Media freedom is the freedom to protest.

“Hong Kong has long been respected as a powerful global economic hub and lively political and democratic space, supported by a proud and strong independent media. Yet the imposition of the new national security law… has undermined fundamental rights and freedom of expression… and severely damages Hong Kong’s autonomy,” says a statement published by the International Federation of Journalists on 19 August 2020. It was signed by eight leading organisations supporting media freedom.

The national security law provides for penalties of up to life imprisonment for the broadly defined crimes of secession, subversion, terrorism, and collusion with foreign powers.

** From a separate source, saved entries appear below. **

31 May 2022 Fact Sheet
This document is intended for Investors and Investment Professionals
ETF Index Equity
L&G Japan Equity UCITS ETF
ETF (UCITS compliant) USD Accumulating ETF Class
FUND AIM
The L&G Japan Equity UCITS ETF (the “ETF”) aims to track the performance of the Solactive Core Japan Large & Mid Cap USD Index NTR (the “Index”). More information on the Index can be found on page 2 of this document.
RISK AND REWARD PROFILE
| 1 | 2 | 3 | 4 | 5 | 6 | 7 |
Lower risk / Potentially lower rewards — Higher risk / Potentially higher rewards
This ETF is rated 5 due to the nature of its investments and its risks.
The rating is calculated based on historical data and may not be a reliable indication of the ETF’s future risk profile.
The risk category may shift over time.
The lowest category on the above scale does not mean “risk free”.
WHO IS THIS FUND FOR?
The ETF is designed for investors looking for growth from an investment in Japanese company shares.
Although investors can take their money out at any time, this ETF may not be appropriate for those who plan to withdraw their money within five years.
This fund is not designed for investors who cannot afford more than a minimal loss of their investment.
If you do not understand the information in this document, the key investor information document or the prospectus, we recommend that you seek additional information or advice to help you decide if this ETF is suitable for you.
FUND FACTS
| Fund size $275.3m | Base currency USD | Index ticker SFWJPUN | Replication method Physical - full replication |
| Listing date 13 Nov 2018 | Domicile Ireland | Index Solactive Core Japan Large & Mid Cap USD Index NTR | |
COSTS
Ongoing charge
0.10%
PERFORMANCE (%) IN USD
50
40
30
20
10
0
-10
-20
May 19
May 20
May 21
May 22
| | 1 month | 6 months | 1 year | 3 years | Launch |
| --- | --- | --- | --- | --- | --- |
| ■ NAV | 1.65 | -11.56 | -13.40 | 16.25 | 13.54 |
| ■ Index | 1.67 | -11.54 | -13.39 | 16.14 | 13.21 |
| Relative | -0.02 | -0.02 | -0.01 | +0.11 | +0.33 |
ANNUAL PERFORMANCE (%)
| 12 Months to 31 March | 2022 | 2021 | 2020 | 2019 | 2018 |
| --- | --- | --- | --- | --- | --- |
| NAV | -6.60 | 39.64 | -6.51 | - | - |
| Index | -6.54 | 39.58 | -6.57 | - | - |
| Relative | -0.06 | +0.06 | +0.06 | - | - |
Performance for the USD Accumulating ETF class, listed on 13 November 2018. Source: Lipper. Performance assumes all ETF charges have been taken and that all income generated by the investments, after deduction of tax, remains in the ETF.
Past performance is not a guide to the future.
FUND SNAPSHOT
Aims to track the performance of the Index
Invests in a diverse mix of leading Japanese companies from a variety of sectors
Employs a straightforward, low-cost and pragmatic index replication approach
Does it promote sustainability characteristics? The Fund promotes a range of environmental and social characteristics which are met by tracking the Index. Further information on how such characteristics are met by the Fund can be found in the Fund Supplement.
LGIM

The law establishes sweeping new powers to arrest journalists and activists and it has the ability to weaken oversight by Hong Kong’s judiciary.

The new law entered into force immediately after its enactment and can be applied to any journalist writing on Hong Kong, whether or not they are based in the territory. In the case of trial in Hong Kong, journalists face consequences as severe as life imprisonment.

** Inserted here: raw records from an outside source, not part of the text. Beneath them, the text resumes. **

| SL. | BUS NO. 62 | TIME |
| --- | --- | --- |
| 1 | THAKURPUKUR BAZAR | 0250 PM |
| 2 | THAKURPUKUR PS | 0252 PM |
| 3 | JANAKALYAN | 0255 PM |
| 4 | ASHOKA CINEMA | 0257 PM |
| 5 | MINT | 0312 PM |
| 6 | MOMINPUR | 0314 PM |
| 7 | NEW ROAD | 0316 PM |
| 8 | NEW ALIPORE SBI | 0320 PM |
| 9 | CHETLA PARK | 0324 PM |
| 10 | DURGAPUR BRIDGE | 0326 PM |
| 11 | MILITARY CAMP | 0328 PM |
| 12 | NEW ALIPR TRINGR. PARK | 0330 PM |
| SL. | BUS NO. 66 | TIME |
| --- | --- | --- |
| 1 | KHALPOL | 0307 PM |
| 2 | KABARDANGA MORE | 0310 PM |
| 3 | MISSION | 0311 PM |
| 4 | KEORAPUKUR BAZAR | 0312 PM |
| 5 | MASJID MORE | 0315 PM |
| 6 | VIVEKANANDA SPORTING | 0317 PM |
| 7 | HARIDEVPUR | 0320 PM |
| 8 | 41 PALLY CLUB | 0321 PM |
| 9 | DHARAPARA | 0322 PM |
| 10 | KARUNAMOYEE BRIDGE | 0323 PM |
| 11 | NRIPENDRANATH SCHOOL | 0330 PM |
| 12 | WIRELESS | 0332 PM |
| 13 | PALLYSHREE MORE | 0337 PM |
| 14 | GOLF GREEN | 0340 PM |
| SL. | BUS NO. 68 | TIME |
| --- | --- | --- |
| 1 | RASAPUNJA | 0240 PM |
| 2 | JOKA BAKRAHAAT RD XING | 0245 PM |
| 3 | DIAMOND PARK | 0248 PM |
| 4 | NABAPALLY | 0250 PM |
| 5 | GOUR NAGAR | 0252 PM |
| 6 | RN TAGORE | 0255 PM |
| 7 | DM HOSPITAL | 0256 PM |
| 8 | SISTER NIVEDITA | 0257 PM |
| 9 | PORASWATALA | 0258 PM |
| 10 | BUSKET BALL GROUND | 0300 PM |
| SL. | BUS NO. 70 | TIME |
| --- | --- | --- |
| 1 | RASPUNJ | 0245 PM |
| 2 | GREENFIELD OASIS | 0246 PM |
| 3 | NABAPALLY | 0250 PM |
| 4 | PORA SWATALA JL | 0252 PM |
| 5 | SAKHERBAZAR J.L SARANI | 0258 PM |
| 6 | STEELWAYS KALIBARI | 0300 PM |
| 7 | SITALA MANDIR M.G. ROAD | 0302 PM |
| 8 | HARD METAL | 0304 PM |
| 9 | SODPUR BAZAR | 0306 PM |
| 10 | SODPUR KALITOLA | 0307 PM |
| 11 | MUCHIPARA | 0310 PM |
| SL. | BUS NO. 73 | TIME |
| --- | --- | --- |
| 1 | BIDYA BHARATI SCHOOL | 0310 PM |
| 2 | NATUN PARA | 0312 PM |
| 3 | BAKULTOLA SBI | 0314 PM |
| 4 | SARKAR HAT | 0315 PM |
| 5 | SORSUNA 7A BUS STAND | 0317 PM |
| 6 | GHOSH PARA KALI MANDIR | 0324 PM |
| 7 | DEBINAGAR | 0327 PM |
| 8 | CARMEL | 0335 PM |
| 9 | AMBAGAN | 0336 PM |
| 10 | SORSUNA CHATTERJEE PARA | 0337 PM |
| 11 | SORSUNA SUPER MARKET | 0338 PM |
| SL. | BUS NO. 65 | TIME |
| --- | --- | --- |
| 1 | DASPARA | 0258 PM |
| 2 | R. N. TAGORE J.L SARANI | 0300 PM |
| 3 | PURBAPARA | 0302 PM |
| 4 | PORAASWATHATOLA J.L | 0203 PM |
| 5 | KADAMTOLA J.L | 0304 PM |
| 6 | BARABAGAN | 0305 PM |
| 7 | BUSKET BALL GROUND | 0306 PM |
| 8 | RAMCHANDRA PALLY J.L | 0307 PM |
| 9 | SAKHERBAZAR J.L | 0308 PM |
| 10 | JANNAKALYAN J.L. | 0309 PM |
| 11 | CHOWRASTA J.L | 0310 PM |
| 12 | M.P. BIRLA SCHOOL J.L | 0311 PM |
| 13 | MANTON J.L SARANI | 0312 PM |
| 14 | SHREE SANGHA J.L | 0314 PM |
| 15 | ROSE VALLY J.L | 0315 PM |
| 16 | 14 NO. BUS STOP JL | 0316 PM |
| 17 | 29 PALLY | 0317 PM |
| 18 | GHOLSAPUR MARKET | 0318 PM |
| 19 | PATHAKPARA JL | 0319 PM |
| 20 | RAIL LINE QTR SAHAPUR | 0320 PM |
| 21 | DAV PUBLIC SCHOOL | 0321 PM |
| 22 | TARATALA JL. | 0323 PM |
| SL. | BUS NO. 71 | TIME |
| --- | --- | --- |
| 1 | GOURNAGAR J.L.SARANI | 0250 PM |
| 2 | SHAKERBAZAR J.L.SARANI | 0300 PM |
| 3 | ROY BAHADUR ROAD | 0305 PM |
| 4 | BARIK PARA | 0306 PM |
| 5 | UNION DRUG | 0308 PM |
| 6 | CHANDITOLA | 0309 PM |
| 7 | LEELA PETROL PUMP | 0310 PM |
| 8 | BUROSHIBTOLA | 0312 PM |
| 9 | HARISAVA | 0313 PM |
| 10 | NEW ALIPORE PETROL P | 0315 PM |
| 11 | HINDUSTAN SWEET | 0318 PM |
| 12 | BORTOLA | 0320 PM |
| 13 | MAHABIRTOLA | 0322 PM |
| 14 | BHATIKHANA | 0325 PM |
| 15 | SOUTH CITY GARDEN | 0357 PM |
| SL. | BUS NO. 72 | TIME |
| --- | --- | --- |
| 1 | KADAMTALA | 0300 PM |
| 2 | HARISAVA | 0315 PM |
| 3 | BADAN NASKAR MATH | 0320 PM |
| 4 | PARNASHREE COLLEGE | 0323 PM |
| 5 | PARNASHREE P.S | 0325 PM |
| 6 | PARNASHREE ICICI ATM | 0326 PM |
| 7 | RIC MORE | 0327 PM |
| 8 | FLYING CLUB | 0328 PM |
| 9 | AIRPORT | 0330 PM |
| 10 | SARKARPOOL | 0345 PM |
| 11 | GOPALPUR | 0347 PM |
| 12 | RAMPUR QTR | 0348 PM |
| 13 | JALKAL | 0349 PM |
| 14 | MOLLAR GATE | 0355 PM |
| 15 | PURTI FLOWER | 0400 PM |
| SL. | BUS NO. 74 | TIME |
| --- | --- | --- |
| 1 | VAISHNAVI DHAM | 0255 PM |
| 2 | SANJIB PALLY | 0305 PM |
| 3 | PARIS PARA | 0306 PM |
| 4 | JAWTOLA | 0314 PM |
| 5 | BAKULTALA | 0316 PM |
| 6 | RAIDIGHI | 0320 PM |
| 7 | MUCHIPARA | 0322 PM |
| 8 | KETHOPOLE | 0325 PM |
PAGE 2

The word “extradition” is not mentioned since China considers Hong Kong to be an integral part of its territory. However, the law reserves the possibility of trials being conducted in the People’s Republic of China, where crimes against national security are punishable by the death penalty. The law also reserves the right for certain trials to take place out of the media and public gaze.

When the World Press Freedom Index was created in 2002, Hong Kong was at 18th place. Today, it has fallen to 80th. The People’s Republic of China remains near the bottom of the index, ranking 177th out of 180 countries and territories.

For years, China had a foreign policy of non-intervention. Under Xi Jinping as President, that changed. A multibillion-dollar Belt and Road Initiative kicked off a state-backed campaign for global dominance, providing a stimulus package for a slowing economy. More than 60 countries – from Cambodia to Angola to Pakistan to Hungary – signed on or expressed interest in doing so, allowing China to wield substantial influence in these countries’ policies. It is no longer shy of interfering in others’ affairs when its interests are at stake.

China has always contested Hong Kong’s sovereignty and cracked down on freedom of expression. The rest of the world must speak up. Loudly.